3.4. Evaluation Matrices
Several metrics were used to evaluate the effectiveness of the proposed model. The metrics used were typical metrics that allowed for a comparison with other techniques from the literature, including the confusion matrix, precision, recall, F1 score, and accuracy. The metrics are defined and described in
Table 3.
5. Conclusions
Many social media platforms prevent users from using hate speech, racism, cyberbullying, etc. In many countries, privacy laws prevent governments from monitoring the internet and positing the activities of individuals, even for national security reasons. However, there are many countries in which the government is allowed to monitor social media and other citizen activities for various reasons, including national security and the prevention of cyberbullying, hate speech, and racism. In this paper, a deep machine learning algorithm was proposed for the automatic classification and detection of Arabic hate speech. The availability of publicly published datasets is scarce, and those that are published do not contain the type of written comments that were targeted in this study. Therefore, one of the main contributions of this work was the development of a unique dataset that contained 4203 comments gathered from various social media platforms and labeled into one of the following seven classes: content against religion, racist content, content against gender equality, violent/offensive content, insulting/bullying content, normal positive comments, and normal negative comments.
The dataset was subjected to a thorough preprocessing phase and the comments were labeled in a scientific manner that ensured the accuracy of the labeling and classification. In this work, the use of deep recurrent neural networks (RNNs) for the automatic classification and detection of Arabic hate speech was proposed. The proposed model, which was called RDNN-2, consisted of 10 layers with 32 batch sizes and performed the classification in 50 iterations. Another model consisting of five layers, which was called RDNN-1, was used in the binary classification experiment only. Using the proposed models, a recognition rate of 99.73% was achieved for binary classification, 95.38% for the three classes of Arabic comments, and 84.14% for the seven classes of Arabic comments. This was a high accuracy for the classification of a complex language, such as Arabic, into seven different classes. The achieved accuracy was higher than any similar method reported in the recent literature, whether for binary classification, three-class classification, or seven-class classification.

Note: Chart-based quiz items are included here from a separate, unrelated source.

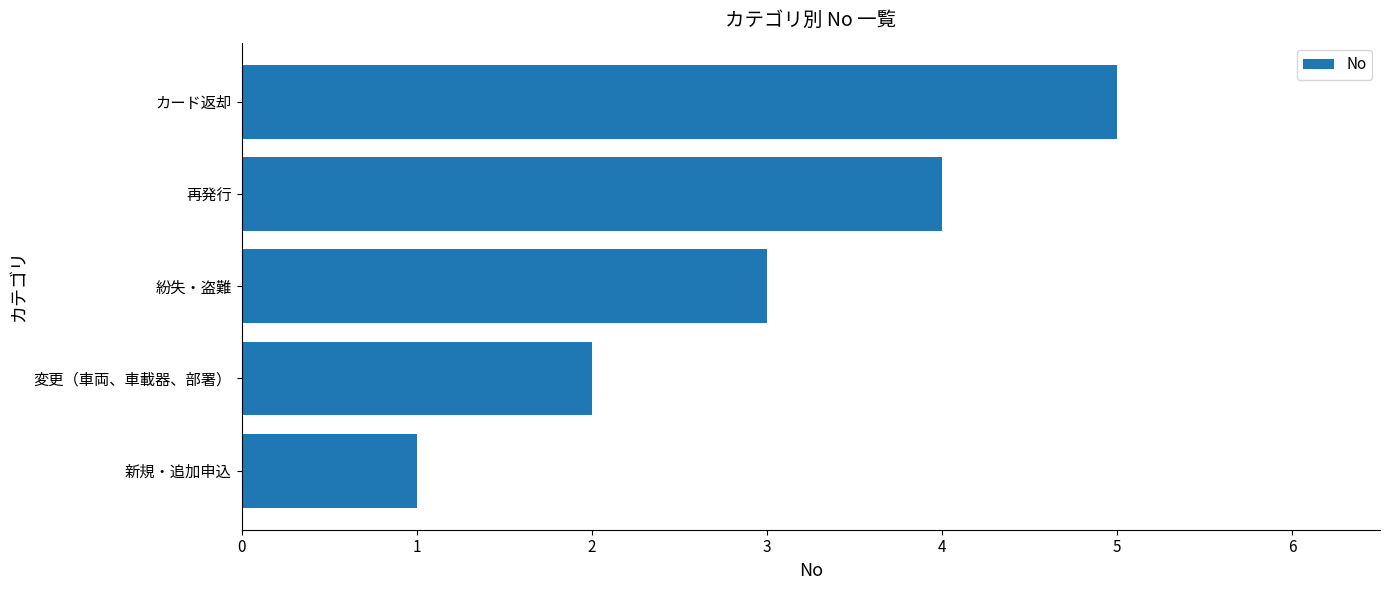

What is the difference between the second highest and minimum values?

3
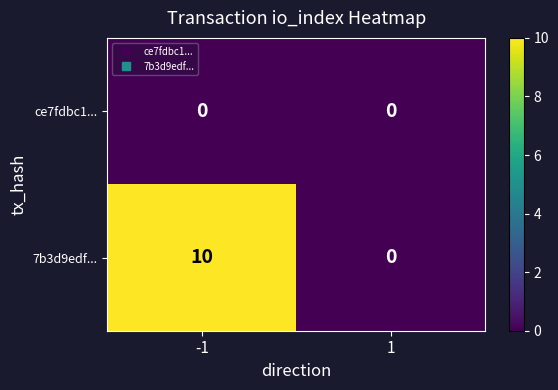

Which series has the largest range (max minus min)?

7b3d9edf...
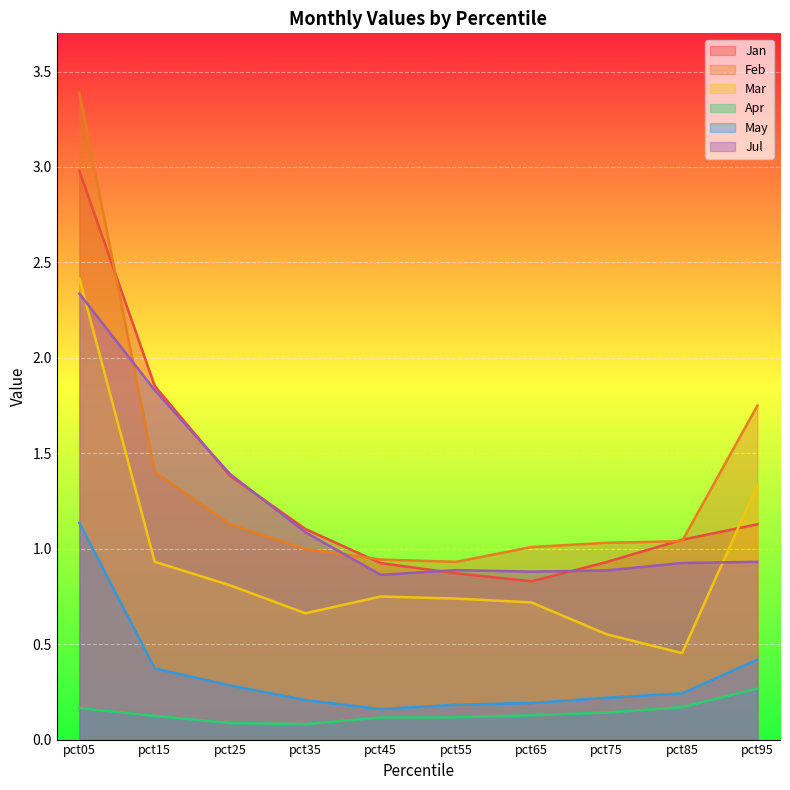

The Feb series shows 0.4 at pct35. True or false?

False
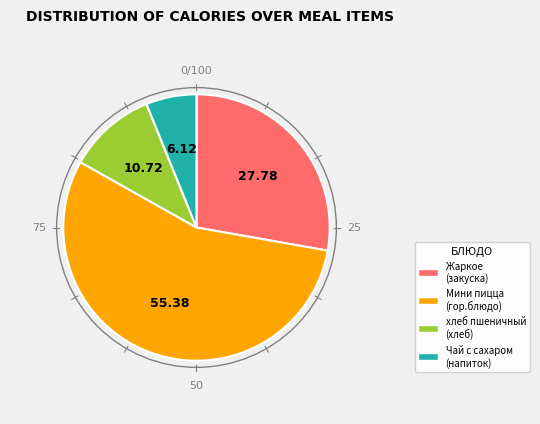

Between Жаркое (закуска) and Мини пицца (гор.блюдо), which is larger?

Мини пицца (гор.блюдо)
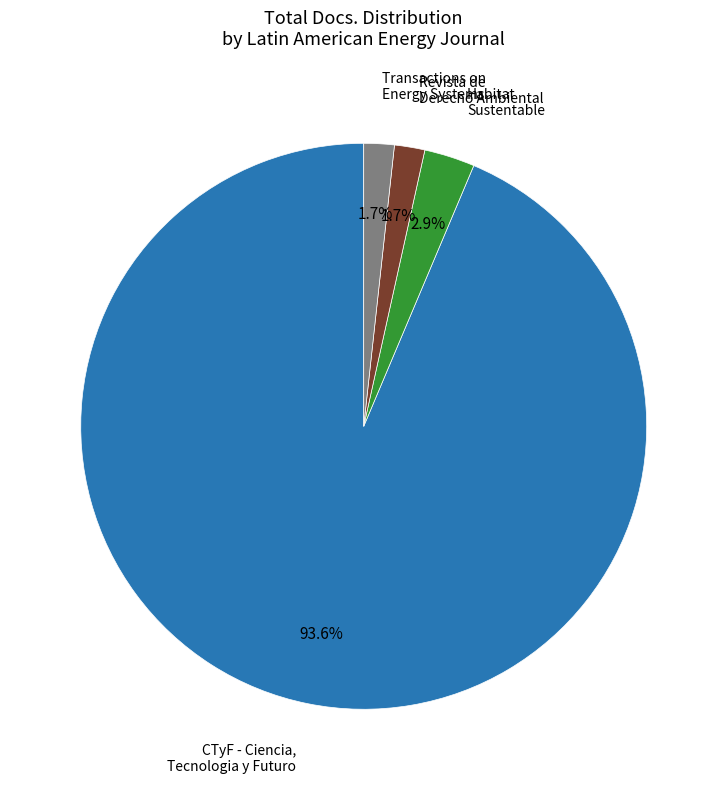

Is there a majority slice in this chart?

Yes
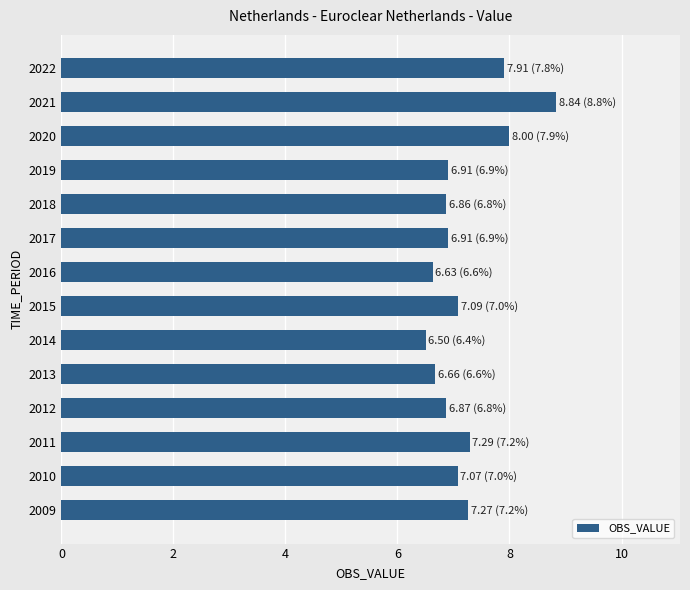

What is the difference between the second highest and second lowest values?

1.4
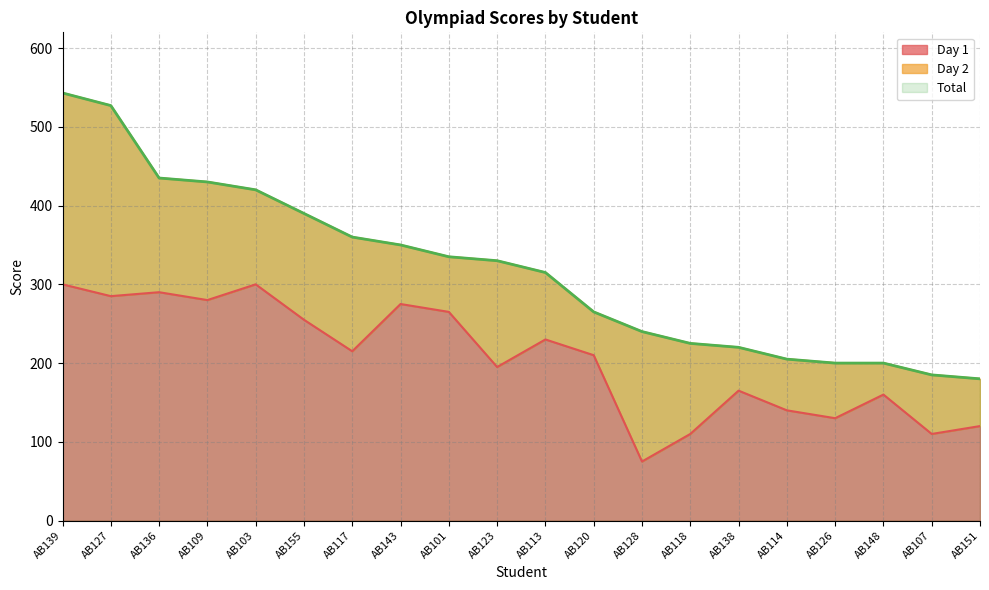

The value of Day 1 at AB136 is 290. True or false?

True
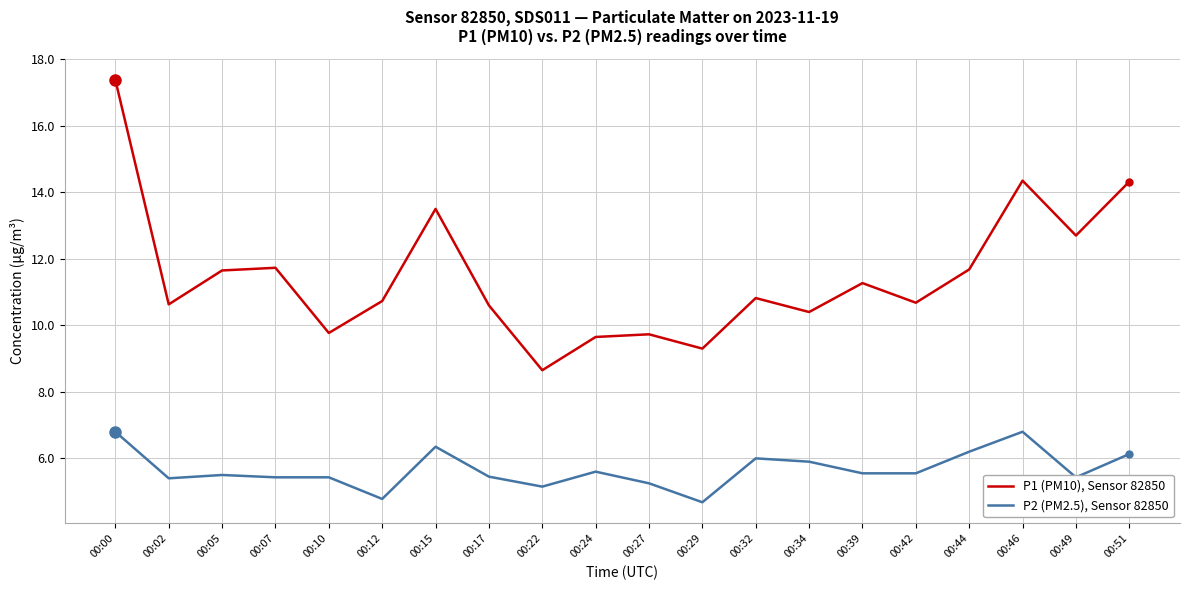

Is this an area chart (filled region under the line)?

No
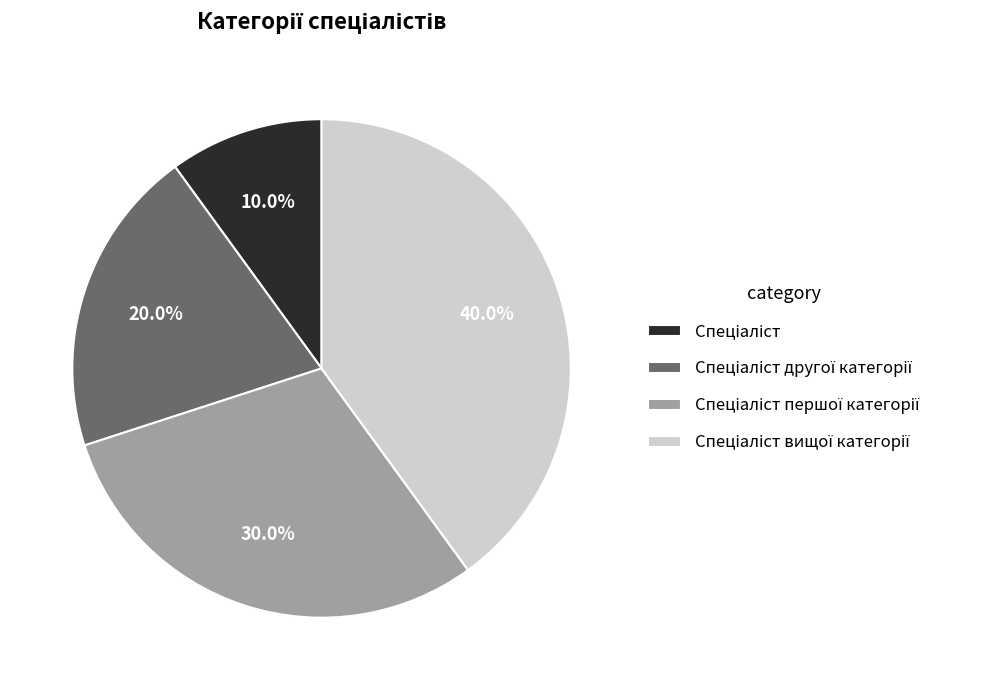

Does any single category account for the majority?

No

Future work should include the continuous development of the dataset in order to increase its size and classes and develop a unified dataset for researchers in this field. In addition, future research should focus on the continuous development and modification of machine learning techniques to achieve better accuracies for the classification of hate speech in Arabic. In addition, the author of the current study will work to develop a prototype that can be applied within social media platforms for real-time testing and processing.